Task to complete ->
Report each line of the records below that uses the word "contratos".
[[ Data to examine, beginning ]]
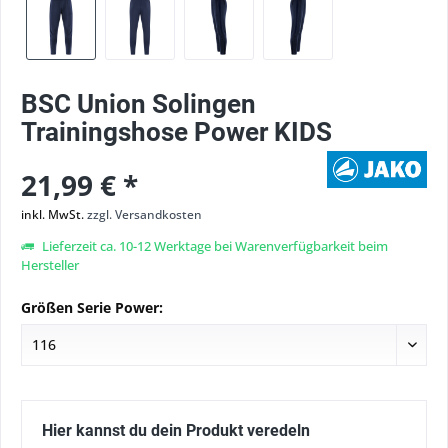
BSC Union Solingen
Trainingshose Power KIDS
21,99 € *
inkl. MwSt.
zzgl. Versandkosten
Lieferzeit ca. 10-12 Werktage bei Warenverfügbarkeit beim
Hersteller
Größen Serie Power:
Hier kannst du dein Produkt veredeln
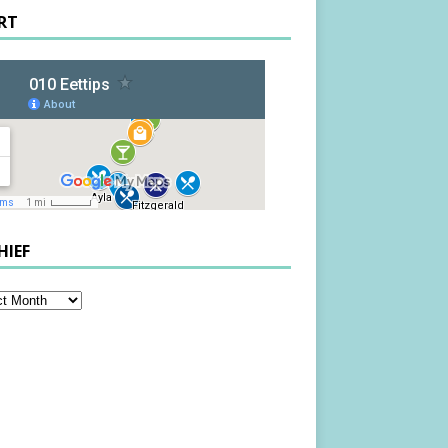
RT
HIEF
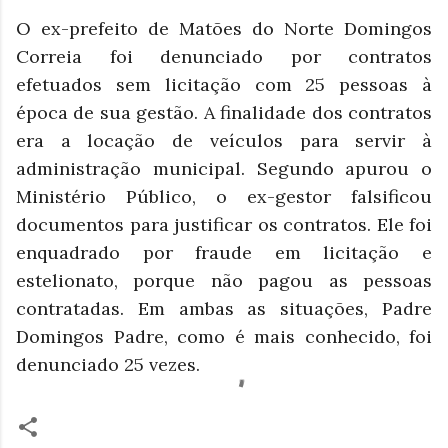
O ex-prefeito de Matões do Norte Domingos
Correia foi denunciado por contratos
efetuados sem licitação com 25 pessoas à
época de sua gestão. A finalidade dos contratos
era a locação de veículos para servir à
administração municipal. Segundo apurou o
Ministério Público, o ex-gestor falsificou
documentos para justificar os contratos. Ele foi
enquadrado por fraude em licitação e
estelionato, porque não pagou as pessoas
contratadas. Em ambas as situações, Padre
Domingos Padre, como é mais conhecido, foi
denunciado 25 vezes.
[[ Data to examine, end ]]
Task solution ->
Correia foi denunciado por contratos
época de sua gestão. A finalidade dos contratos
documentos para justificar os contratos. Ele foi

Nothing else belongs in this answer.